- Task description: Write out exactly, please, every line from the beginning of the entries to the line holding "Document page, 1650x1275 pixels.", and no pictures.

- Records provided:
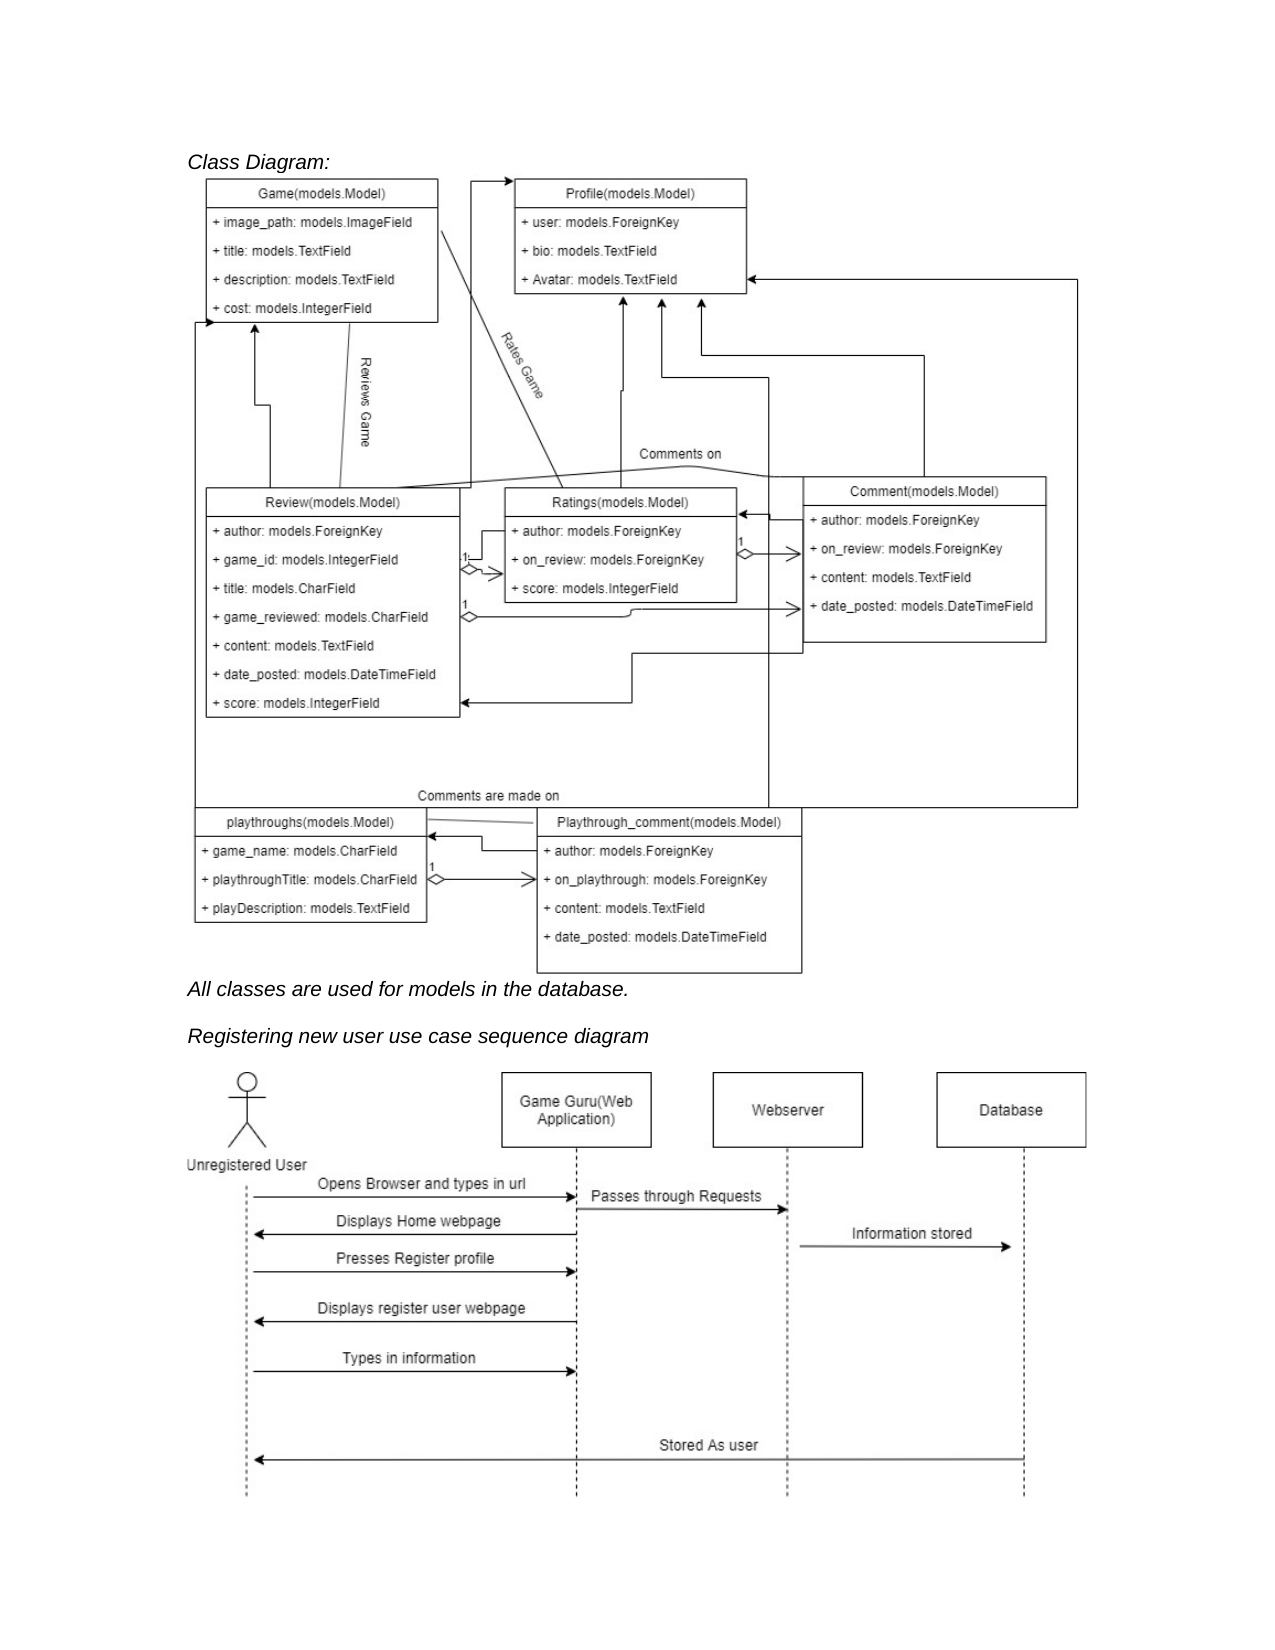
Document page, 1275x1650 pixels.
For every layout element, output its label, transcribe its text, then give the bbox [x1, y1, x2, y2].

text All classes are used for models in the database. [187, 977, 1087, 1000]
text Registering new user use case sequence diagram [187, 1024, 1087, 1048]
text Class Diagram: [187, 150, 1087, 173]
picture [187, 1072, 1087, 1498]
picture [187, 173, 1087, 977]
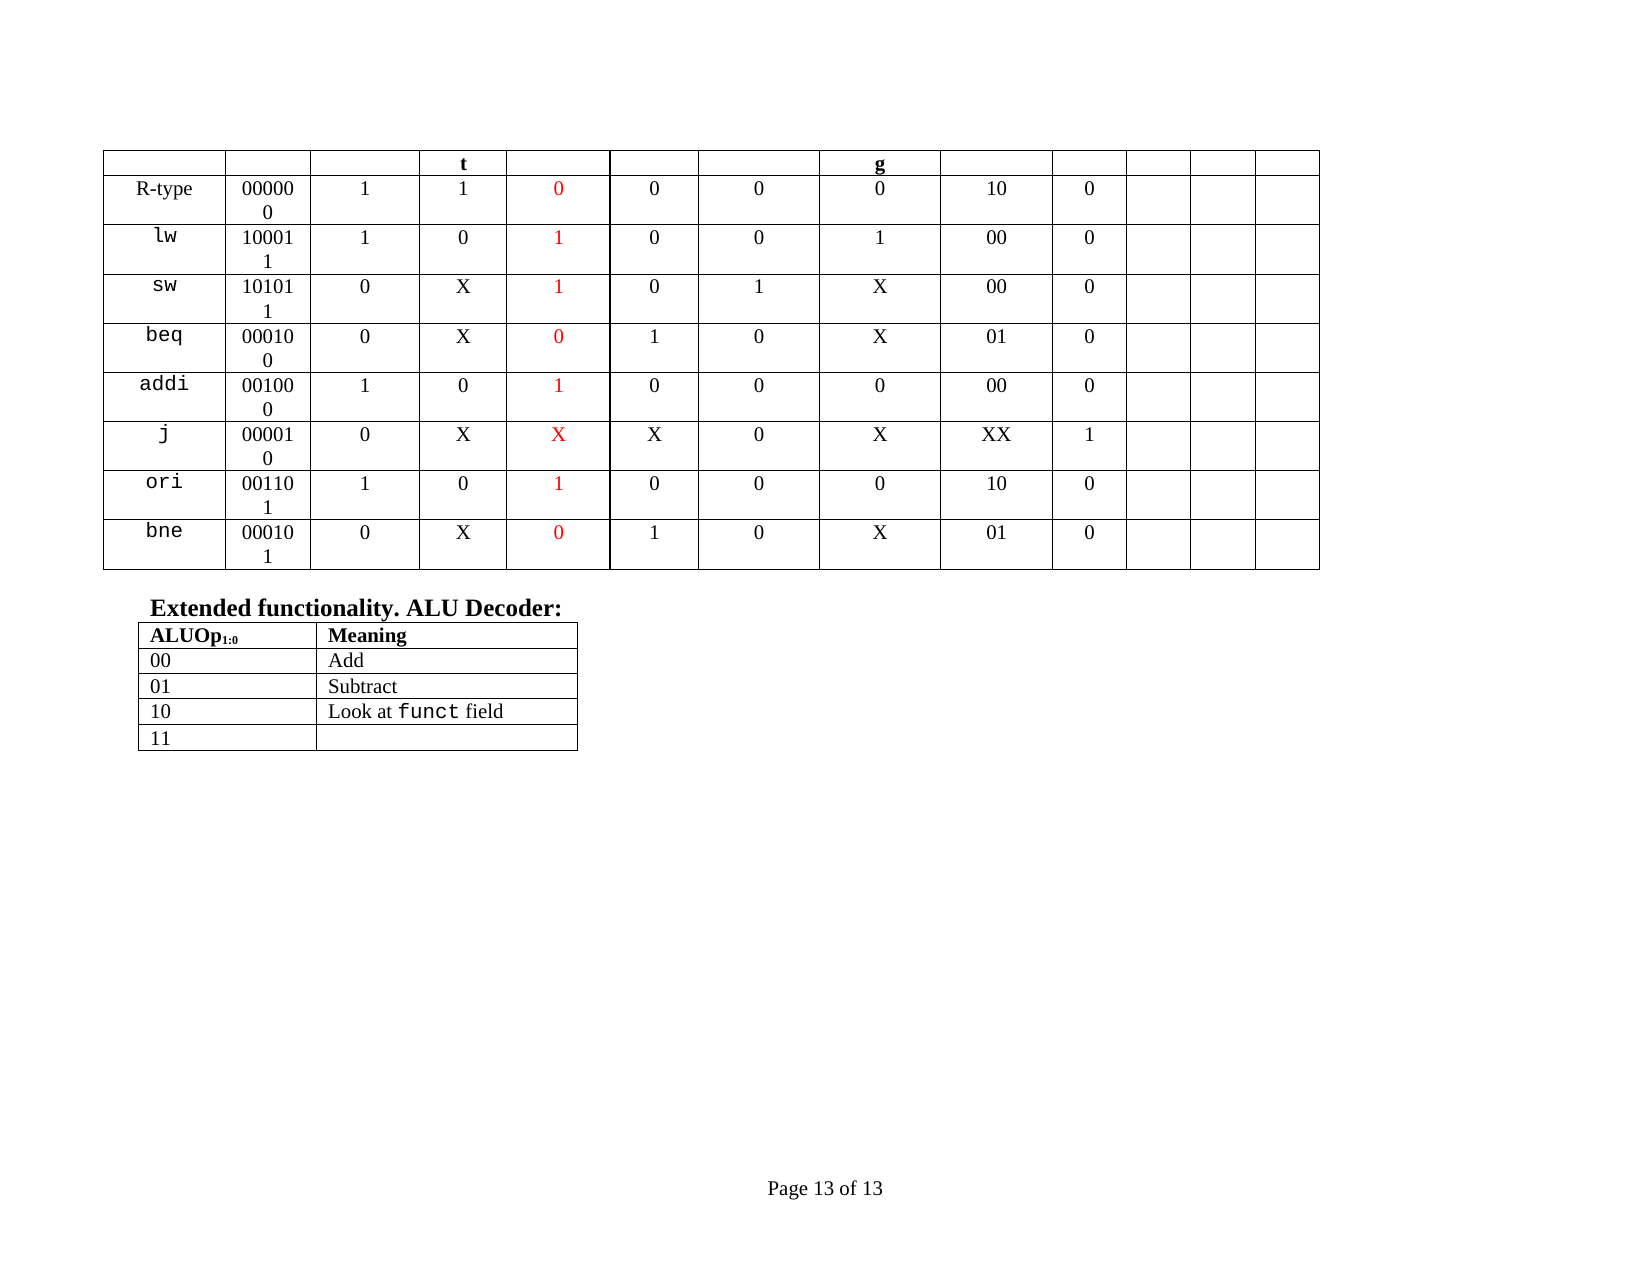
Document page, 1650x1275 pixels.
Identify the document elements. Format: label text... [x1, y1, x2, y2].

table_cell 0 [699, 225, 819, 273]
table_cell 0 [699, 520, 819, 568]
table_cell 11 [139, 725, 316, 749]
table_header MemWrite [699, 151, 819, 175]
table_cell [1127, 471, 1190, 519]
table_cell 10 [139, 699, 316, 724]
table_cell R-type [104, 176, 225, 224]
table_cell 01 [941, 324, 1052, 372]
table_cell 1 [507, 471, 609, 519]
table_cell [1191, 275, 1255, 323]
table_cell 0 [611, 225, 698, 273]
table_cell [1127, 324, 1190, 372]
table_cell 0 [820, 471, 940, 519]
table_header [1256, 151, 1319, 175]
table_cell 000010 [226, 422, 310, 470]
table_cell [1256, 373, 1319, 421]
table_cell 101011 [226, 275, 310, 323]
table_cell 0 [699, 324, 819, 372]
table_cell 00 [941, 373, 1052, 421]
table_header Jump [1053, 151, 1126, 175]
table_cell 001000 [226, 373, 310, 421]
text Extended functionality. ALU Decoder: [150, 593, 1500, 622]
table_cell [1256, 176, 1319, 224]
table_cell X [820, 520, 940, 568]
table_cell [1256, 275, 1319, 323]
table_cell 00 [941, 225, 1052, 273]
table_cell [1256, 225, 1319, 273]
table_header RegDst [420, 151, 506, 175]
table_cell 1 [611, 324, 698, 372]
table_cell [1127, 422, 1190, 470]
table_cell X [820, 275, 940, 323]
table_header Instruction [104, 151, 225, 175]
table_cell 00 [139, 649, 316, 672]
table_cell 01 [139, 674, 316, 698]
table_cell 000100 [226, 324, 310, 372]
table_header [1191, 151, 1255, 175]
table_cell 1 [699, 275, 819, 323]
table_cell sw [104, 275, 225, 323]
table_cell 0 [507, 520, 609, 568]
table_cell 0 [699, 176, 819, 224]
table_cell [1191, 520, 1255, 568]
table_cell 000000 [226, 176, 310, 224]
table_cell [1191, 422, 1255, 470]
table_cell 1 [311, 225, 419, 273]
table_cell 1 [420, 176, 506, 224]
table_header ALUOp1:0 [139, 623, 316, 647]
table_cell 1 [507, 373, 609, 421]
table_cell X [611, 422, 698, 470]
table_header ALUOp1:0 [941, 151, 1052, 175]
table_cell 0 [507, 176, 609, 224]
table_cell [1191, 471, 1255, 519]
table_cell addi [104, 373, 225, 421]
table_cell 1 [311, 471, 419, 519]
table_cell 1 [1053, 422, 1126, 470]
table_cell 0 [611, 176, 698, 224]
table_cell Add [317, 649, 577, 672]
table_cell [1256, 471, 1319, 519]
table_cell ori [104, 471, 225, 519]
table_cell [1256, 520, 1319, 568]
table_cell [1256, 422, 1319, 470]
table_cell [317, 725, 577, 749]
table_cell [1127, 176, 1190, 224]
table_cell 0 [311, 422, 419, 470]
table_cell 001101 [226, 471, 310, 519]
table_cell beq [104, 324, 225, 372]
table_cell [1127, 225, 1190, 273]
table_cell [1127, 275, 1190, 323]
table_cell 0 [699, 422, 819, 470]
table_header MemtoReg [820, 151, 940, 175]
table_header RegWrite [311, 151, 419, 175]
table_cell 0 [699, 471, 819, 519]
table_cell X [420, 324, 506, 372]
table_cell 0 [611, 471, 698, 519]
table_cell 0 [311, 324, 419, 372]
table_cell bne [104, 520, 225, 568]
table_cell [1127, 520, 1190, 568]
table_cell j [104, 422, 225, 470]
table_cell 0 [1053, 225, 1126, 273]
table_cell [1191, 225, 1255, 273]
table_cell 0 [1053, 176, 1126, 224]
table_cell 0 [420, 225, 506, 273]
table_cell 1 [311, 373, 419, 421]
table_cell XX [941, 422, 1052, 470]
table_cell 0 [1053, 275, 1126, 323]
table_cell Subtract [317, 674, 577, 698]
table_cell 0 [311, 275, 419, 323]
table_cell 0 [420, 373, 506, 421]
table_cell X [820, 324, 940, 372]
table_cell 0 [1053, 471, 1126, 519]
table_header Meaning [317, 623, 577, 647]
table_cell 0 [611, 275, 698, 323]
table_header [1127, 151, 1190, 175]
table_cell X [420, 520, 506, 568]
table_cell 0 [611, 373, 698, 421]
table_cell 100011 [226, 225, 310, 273]
table_cell 0 [1053, 373, 1126, 421]
table_cell [1191, 373, 1255, 421]
table_cell 0 [1053, 324, 1126, 372]
table_cell [1127, 373, 1190, 421]
table_cell 0 [507, 324, 609, 372]
table_cell 0 [820, 373, 940, 421]
table_cell Look at funct field [317, 699, 577, 724]
table_cell 0 [820, 176, 940, 224]
table_cell 01 [941, 520, 1052, 568]
table_cell 00 [941, 275, 1052, 323]
table_cell 10 [941, 176, 1052, 224]
table_cell 0 [420, 471, 506, 519]
table_cell lw [104, 225, 225, 273]
table_cell 1 [311, 176, 419, 224]
table_cell 0 [311, 520, 419, 568]
table_cell 000101 [226, 520, 310, 568]
table_cell X [420, 275, 506, 323]
table_cell 1 [507, 275, 609, 323]
table_cell 1 [507, 225, 609, 273]
table_cell 0 [699, 373, 819, 421]
table_cell X [507, 422, 609, 470]
table_cell 1 [611, 520, 698, 568]
table_cell 10 [941, 471, 1052, 519]
table_cell [1191, 324, 1255, 372]
table_cell 0 [1053, 520, 1126, 568]
table_cell [1191, 176, 1255, 224]
table_cell X [820, 422, 940, 470]
table_cell X [420, 422, 506, 470]
table_cell [1256, 324, 1319, 372]
table_header AluSrc1:0 [507, 151, 609, 175]
table_header Op5:0 [226, 151, 310, 175]
table_cell 1 [820, 225, 940, 273]
table_header Branch [611, 151, 698, 175]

- Result of the exercise:
Document page, 1275x1650 pixels.
For every layout element, output its label, transcribe its text, then give the bbox [x1, y1, x2, y2].

text All classes are used for models in the database. [187, 977, 1087, 1000]
text Registering new user use case sequence diagram [187, 1024, 1087, 1048]
text Class Diagram: [187, 150, 1087, 173]
picture [187, 1072, 1087, 1498]
picture [187, 173, 1087, 977]
Document page, 1650x1275 pixels.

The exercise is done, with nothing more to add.